Rugby ace backs Assembly committee's call for more action on learning difficulty.

Former rugby star Scott Quinnell has backed calls for every six and seven-year-old in Wales experiencing learning difficulties to be tested for dyslexia.

The ex-Wales captain says he fully supports a national government-funded screening programme, a major recommendation of a new report, after his own battle with the condition.

"I used to cry because I didn't understand why learning was so difficult for me," said Mr Quinnell, who left school at 18 not realising that dyslexia was to blame for his reading, writing and spelling problems.

"If it hadn't have been for rugby, I don't know what I would have done," he said.

Mr Quinnell, now a TV pundit, believes he has been cured of the condition that affects one in 10 people by using the Dore method, one of five treatments being investigated by the Assembly's dyslexia rapporteur group.

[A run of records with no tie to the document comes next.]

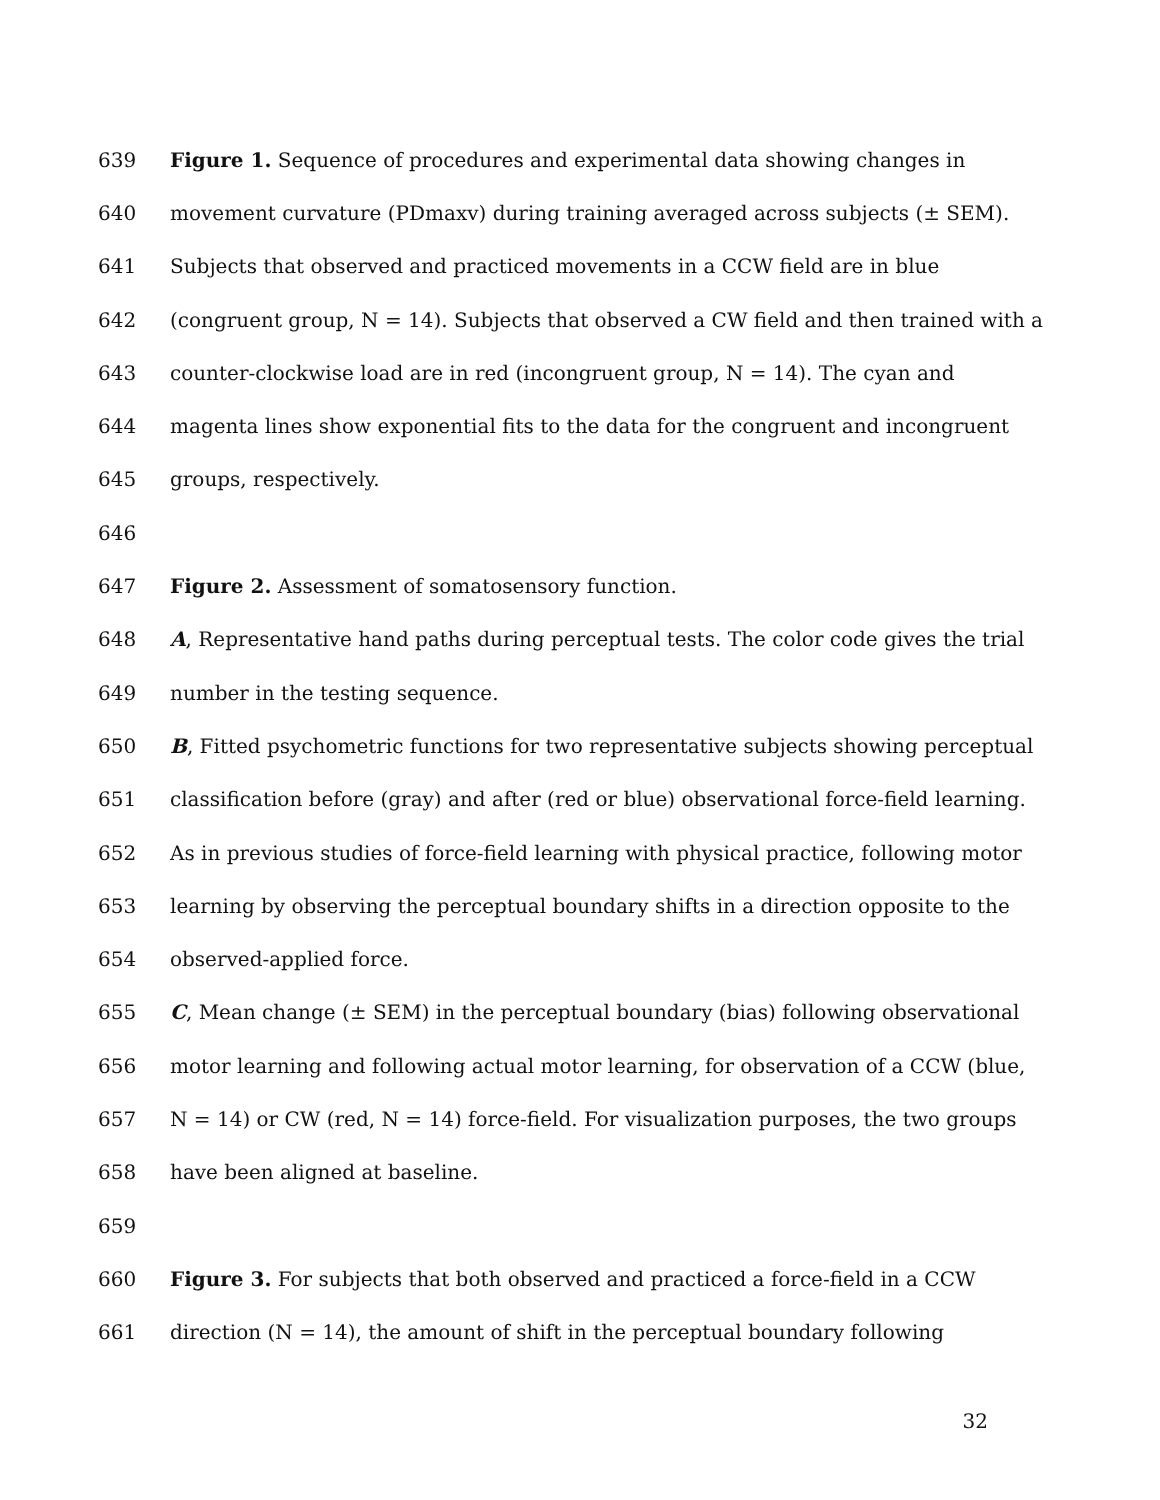639 Figure 1. Sequence of procedures and experimental data showing changes in
640 movement curvature (PDmaxv) during training averaged across subjects (± SEM).
641 Subjects that observed and practiced movements in a CCW field are in blue
642 (congruent group, N = 14). Subjects that observed a CW field and then trained with a
643 counter-clockwise load are in red (incongruent group, N = 14). The cyan and
644 magenta lines show exponential fits to the data for the congruent and incongruent
645 groups, respectively.
646
647 Figure 2. Assessment of somatosensory function.
648 A, Representative hand paths during perceptual tests. The color code gives the trial
649 number in the testing sequence.
650 B, Fitted psychometric functions for two representative subjects showing perceptual
651 classification before (gray) and after (red or blue) observational force-field learning.
652 As in previous studies of force-field learning with physical practice, following motor
653 learning by observing the perceptual boundary shifts in a direction opposite to the
654 observed-applied force.
655 C, Mean change (± SEM) in the perceptual boundary (bias) following observational
656 motor learning and following actual motor learning, for observation of a CCW (blue,
657 N = 14) or CW (red, N = 14) force-field. For visualization purposes, the two groups
658 have been aligned at baseline.
659
660 Figure 3. For subjects that both observed and practiced a force-field in a CCW
661 direction (N = 14), the amount of shift in the perceptual boundary following
32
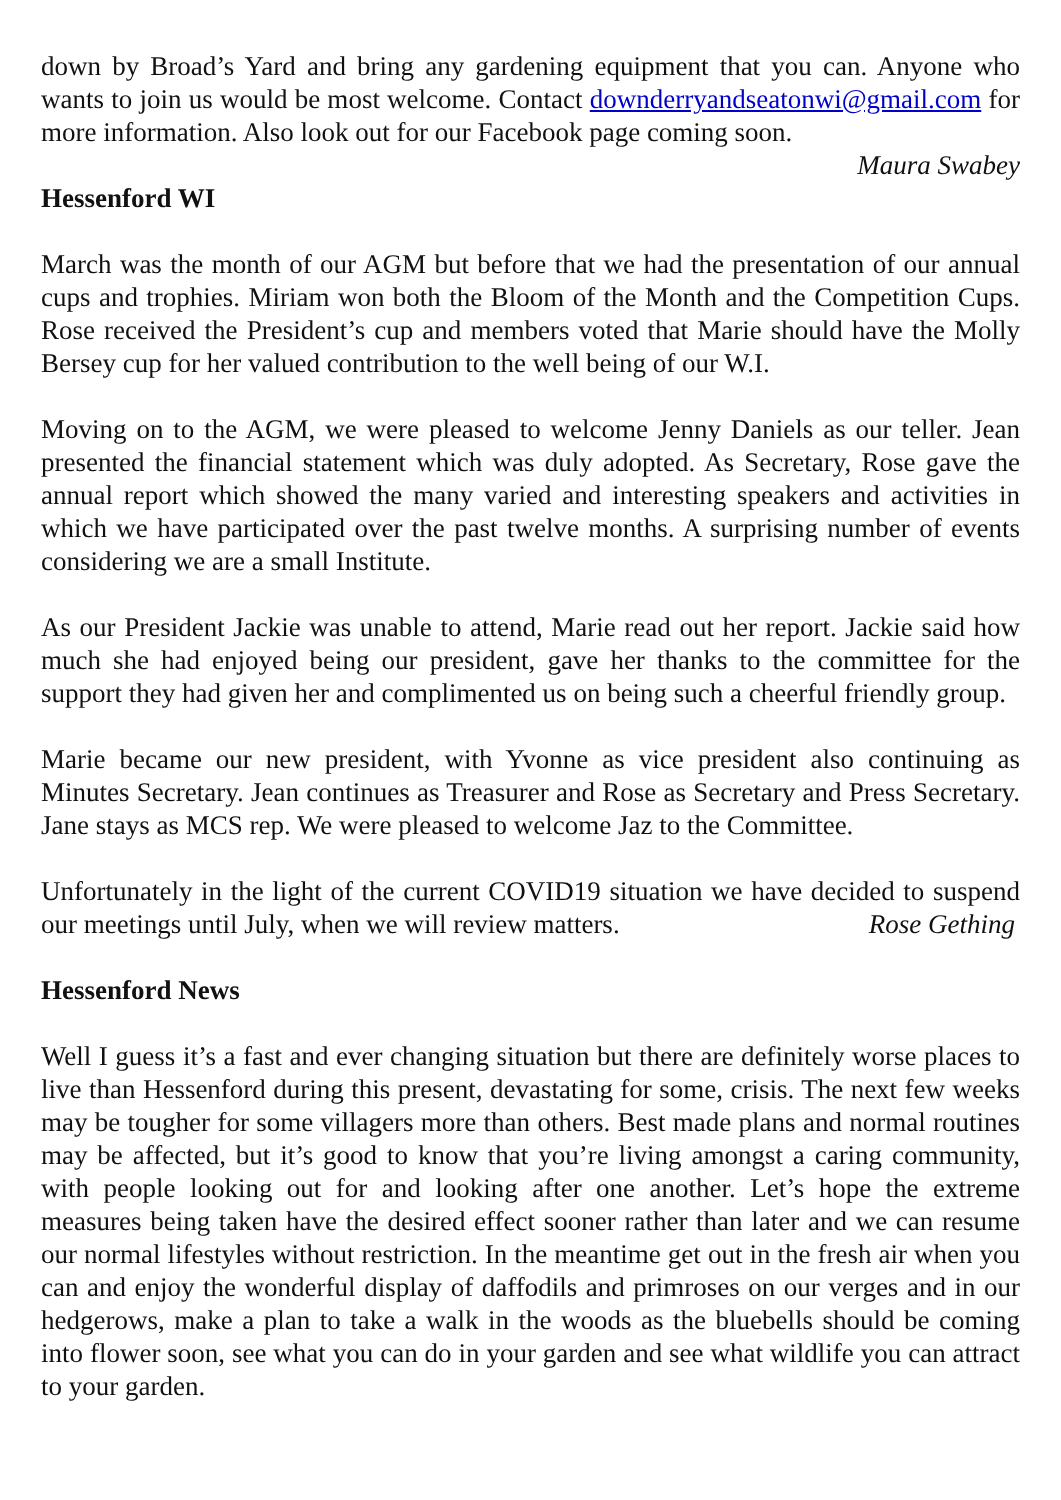down by Broad’s Yard and bring any gardening equipment that you can. Anyone who wants to join us would be most welcome. Contact downderryandseatonwi@gmail.com for more information. Also look out for our Facebook page coming soon.
Maura Swabey
Hessenford WI
March was the month of our AGM but before that we had the presentation of our annual cups and trophies. Miriam won both the Bloom of the Month and the Competition Cups. Rose received the President’s cup and members voted that Marie should have the Molly Bersey cup for her valued contribution to the well being of our W.I.
Moving on to the AGM, we were pleased to welcome Jenny Daniels as our teller. Jean presented the financial statement which was duly adopted. As Secretary, Rose gave the annual report which showed the many varied and interesting speakers and activities in which we have participated over the past twelve months. A surprising number of events considering we are a small Institute.
As our President Jackie was unable to attend, Marie read out her report. Jackie said how much she had enjoyed being our president, gave her thanks to the committee for the support they had given her and complimented us on being such a cheerful friendly group.
Marie became our new president, with Yvonne as vice president also continuing as Minutes Secretary. Jean continues as Treasurer and Rose as Secretary and Press Secretary. Jane stays as MCS rep. We were pleased to welcome Jaz to the Committee.
Unfortunately in the light of the current COVID19 situation we have decided to suspend our meetings until July, when we will review matters. Rose Gething
Hessenford News
Well I guess it’s a fast and ever changing situation but there are definitely worse places to live than Hessenford during this present, devastating for some, crisis. The next few weeks may be tougher for some villagers more than others. Best made plans and normal routines may be affected, but it’s good to know that you’re living amongst a caring community, with people looking out for and looking after one another. Let’s hope the extreme measures being taken have the desired effect sooner rather than later and we can resume our normal lifestyles without restriction. In the meantime get out in the fresh air when you can and enjoy the wonderful display of daffodils and primroses on our verges and in our hedgerows, make a plan to take a walk in the woods as the bluebells should be coming into flower soon, see what you can do in your garden and see what wildlife you can attract to your garden.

The cross-party committee published its interim report before Christmas calling for the national screening, in Welsh or English, for all struggling pupils.

But the task group's report also criticises the lack of compulsion on trainees to study dyslexia and says all schools should have at least one expert in the problem. All infant school teachers, it says, should be able to detect the condition when pupils are in Year 1.

The report also hit out at a lack of consistency in the assessment and treatment of pupils with dyslexia, and recommended that a general definition of the syndrome should be adopted and followed.

Areas for further work outlined in the report include investigating good teaching practice in dealing with dyslexia and further opportunities for learning assistants and school nurses to support children with the condition. Members will also speak to the General Teaching Council for Wales about continuing professional development courses.

The four-person task group, which is attached to the enterprise and learning committee, was formed last July and has heard evidence from teachers, parents and other interested groups.

It has delayed making its final deliberations until more research on treatments are completed - the sixth and last recommendation.

Giving evidence to the committee, Mr Quinnell, patron of charity the Welsh Dyslexia Project, told how a physical exercise programme with bean bags had rid him of the condition that had made his school years a misery.

The Dore method claims to work by stimulating part of the brain's cerebellum but has proved controversial. Other treatments being investigated include the Raviv Method, phonic-based reading schemes, the use of tinted lenses and IT-based programmes.

Details on the exact number of dyslexic children in Wales are also called for in the report. Current figures are unable to separate those with the condition from other special educational needs.

The committee also wants more evidence on the amount of time children suspected of having dyslexia have to wait to see an educational psychologist.

It is already known that it affects 80 per cent of young offenders. But many famous people have worked around the problem, including crime writer Agatha Christie.

The most recent research by Cambridge Univesity, presented to the British Educational Research Association last year, claims the structure of GCSE science exam questions could affect a dyslexic pupil's chance of success.

Michael Davies, from the Welsh Dyslexia Project, welcomed the idea of a screening programme: "It would mean teaching methods could be used straight away instead of waiting for an educational psychologist."